:: QUESTIONS ON THE MATERIAL ::
A: Answer these questions about the text on Paycheck Protection Loan forgiveness, marking each answer (i), (ii) or (iii):
(i) Up to what percentage of a PPP Loan may be forgiven?
(ii) Which kinds of spending during the covered period are eligible for forgiveness?
(iii) Which two periods may the average number of full-time employees be compared against?
B: Rewrite the passage of the text on Paycheck Protection Loan forgiveness starting at "The method for" and ending at "by that percentage.", replacing "full-time employees" with "full-time workers" each time it appears.

:: DOCUMENT SEGMENT ::

What was the part about Paycheck Protection Loans being forgiven?

Up to 100 percent of a PPP Loan may be forgiven, effectively turning the “loan” into a grant. Whether a Paycheck Protection Loan is forgiven under the program depends on (1) when the funds are spent, (2) the purpose for which the funds from the loan were spent, and (3) the number of the organization’s full-time employees. Any funds spent on payroll costs, interest on a mortgage, to pay a rent obligation, or to cover a utility payment during the covered period are eligible for forgiveness. The covered period is the 8-week period beginning on the date of the origination of the loan.

The method for determining the amount of the loan that will be forgiven is calculating the percentage difference between the average number of the organization’s full-time employees per month during the covered period (February 15 – June 30, 2020) and either (1) the number of the organization’s full-time employees from February 14 – June 30, 2019 or (2) the number of the organization’s full-time employees from January 1 – February 29, 2020 and then reducing the total loan amount by that percentage.

:: LISTED ENTRIES ::

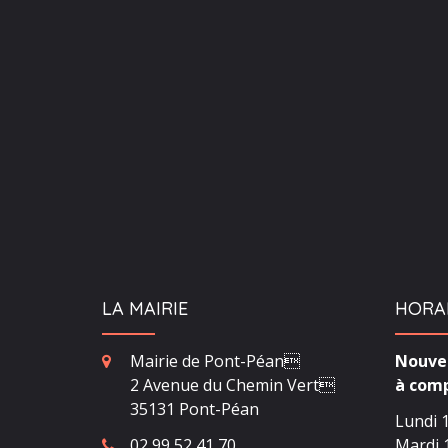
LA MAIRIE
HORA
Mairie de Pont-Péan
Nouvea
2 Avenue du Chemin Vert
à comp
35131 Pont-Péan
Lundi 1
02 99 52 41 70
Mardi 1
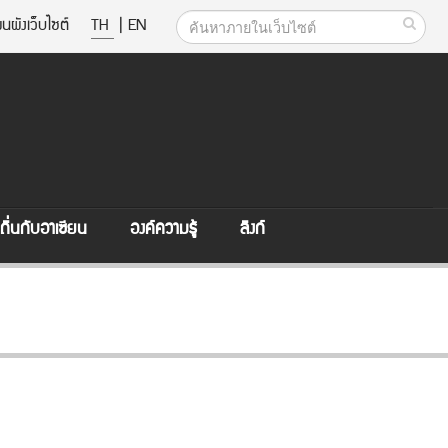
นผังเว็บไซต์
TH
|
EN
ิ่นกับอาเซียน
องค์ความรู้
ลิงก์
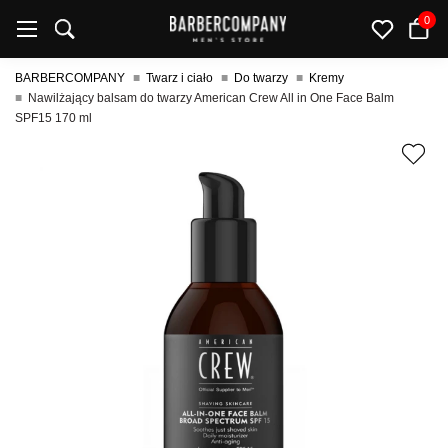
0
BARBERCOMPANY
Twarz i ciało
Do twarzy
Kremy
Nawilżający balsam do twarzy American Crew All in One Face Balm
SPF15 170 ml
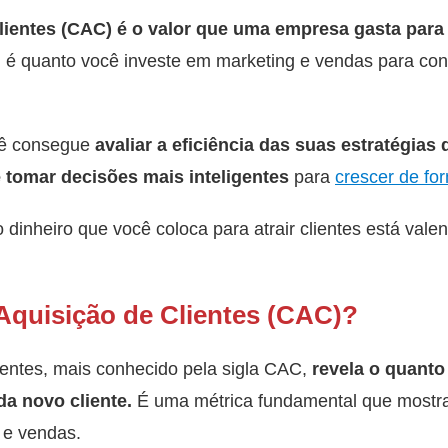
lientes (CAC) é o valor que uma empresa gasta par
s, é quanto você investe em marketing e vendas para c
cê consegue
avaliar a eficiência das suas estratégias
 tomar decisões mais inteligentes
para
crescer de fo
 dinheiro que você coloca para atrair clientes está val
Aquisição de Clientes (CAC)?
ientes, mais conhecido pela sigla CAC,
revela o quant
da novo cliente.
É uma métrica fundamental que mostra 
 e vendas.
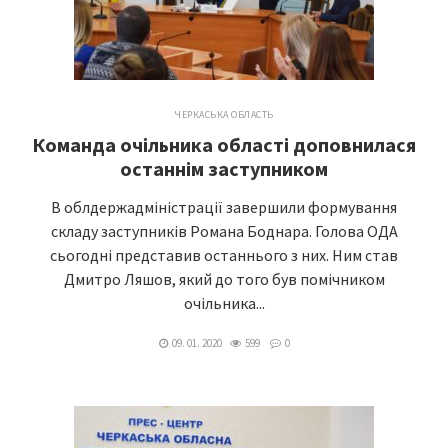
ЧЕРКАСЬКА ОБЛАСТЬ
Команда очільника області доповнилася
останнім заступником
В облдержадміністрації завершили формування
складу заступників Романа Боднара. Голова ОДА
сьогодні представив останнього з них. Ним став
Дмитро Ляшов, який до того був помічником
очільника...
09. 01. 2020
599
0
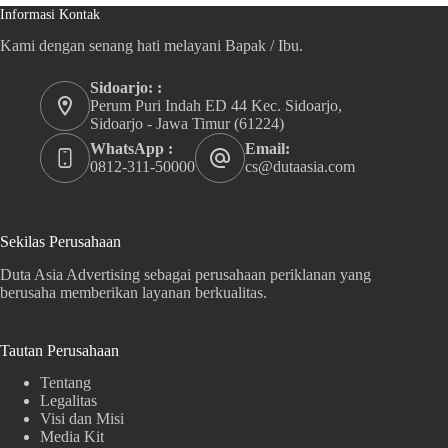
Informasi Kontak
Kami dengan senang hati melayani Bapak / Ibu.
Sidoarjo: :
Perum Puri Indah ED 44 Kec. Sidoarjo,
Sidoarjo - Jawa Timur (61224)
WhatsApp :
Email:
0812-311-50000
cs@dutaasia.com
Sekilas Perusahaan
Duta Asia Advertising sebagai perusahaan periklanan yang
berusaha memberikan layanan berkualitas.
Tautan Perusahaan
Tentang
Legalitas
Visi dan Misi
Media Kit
--
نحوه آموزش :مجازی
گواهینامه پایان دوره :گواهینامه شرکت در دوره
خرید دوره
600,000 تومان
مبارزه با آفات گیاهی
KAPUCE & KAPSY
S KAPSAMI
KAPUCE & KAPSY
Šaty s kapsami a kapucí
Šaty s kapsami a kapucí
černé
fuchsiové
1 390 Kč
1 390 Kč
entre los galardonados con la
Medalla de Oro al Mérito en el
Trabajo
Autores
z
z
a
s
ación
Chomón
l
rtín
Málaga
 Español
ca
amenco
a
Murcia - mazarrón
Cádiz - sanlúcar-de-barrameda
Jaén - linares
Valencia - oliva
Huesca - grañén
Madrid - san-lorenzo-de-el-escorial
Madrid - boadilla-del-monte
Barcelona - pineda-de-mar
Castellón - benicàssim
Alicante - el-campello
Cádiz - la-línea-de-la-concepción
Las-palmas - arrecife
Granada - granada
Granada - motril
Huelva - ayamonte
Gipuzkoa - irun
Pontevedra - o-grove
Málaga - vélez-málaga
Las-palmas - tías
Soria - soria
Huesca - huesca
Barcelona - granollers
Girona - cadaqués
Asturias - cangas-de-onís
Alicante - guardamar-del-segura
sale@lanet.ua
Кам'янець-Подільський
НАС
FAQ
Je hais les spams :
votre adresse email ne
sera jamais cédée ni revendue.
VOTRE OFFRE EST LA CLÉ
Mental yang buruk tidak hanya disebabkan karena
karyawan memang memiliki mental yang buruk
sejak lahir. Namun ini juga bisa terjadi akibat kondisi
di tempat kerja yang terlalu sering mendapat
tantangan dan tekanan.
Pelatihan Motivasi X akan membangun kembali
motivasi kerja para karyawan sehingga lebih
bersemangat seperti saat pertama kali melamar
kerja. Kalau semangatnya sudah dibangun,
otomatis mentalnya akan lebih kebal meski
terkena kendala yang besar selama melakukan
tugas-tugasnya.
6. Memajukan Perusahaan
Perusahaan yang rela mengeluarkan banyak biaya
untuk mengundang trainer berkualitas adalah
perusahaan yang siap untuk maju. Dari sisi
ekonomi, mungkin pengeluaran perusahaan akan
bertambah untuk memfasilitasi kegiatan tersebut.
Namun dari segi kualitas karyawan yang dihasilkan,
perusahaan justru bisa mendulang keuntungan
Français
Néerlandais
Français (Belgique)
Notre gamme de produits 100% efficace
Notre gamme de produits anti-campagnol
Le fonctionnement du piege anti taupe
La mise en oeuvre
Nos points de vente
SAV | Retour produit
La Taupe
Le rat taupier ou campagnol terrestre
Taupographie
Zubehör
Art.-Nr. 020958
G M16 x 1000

:: EXERCISE RESPONSES ::
A:
(i) Up to 100 percent.
(ii) Payroll costs, interest on a mortgage, a rent obligation, and a utility payment.
(iii) February 14 – June 30, 2019, or January 1 – February 29, 2020.

B:
The method for determining the amount of the loan that will be forgiven is calculating the percentage difference between the average number of the organization’s full-time workers per month during the covered period (February 15 – June 30, 2020) and either (1) the number of the organization’s full-time workers from February 14 – June 30, 2019 or (2) the number of the organization’s full-time workers from January 1 – February 29, 2020 and then reducing the total loan amount by that percentage.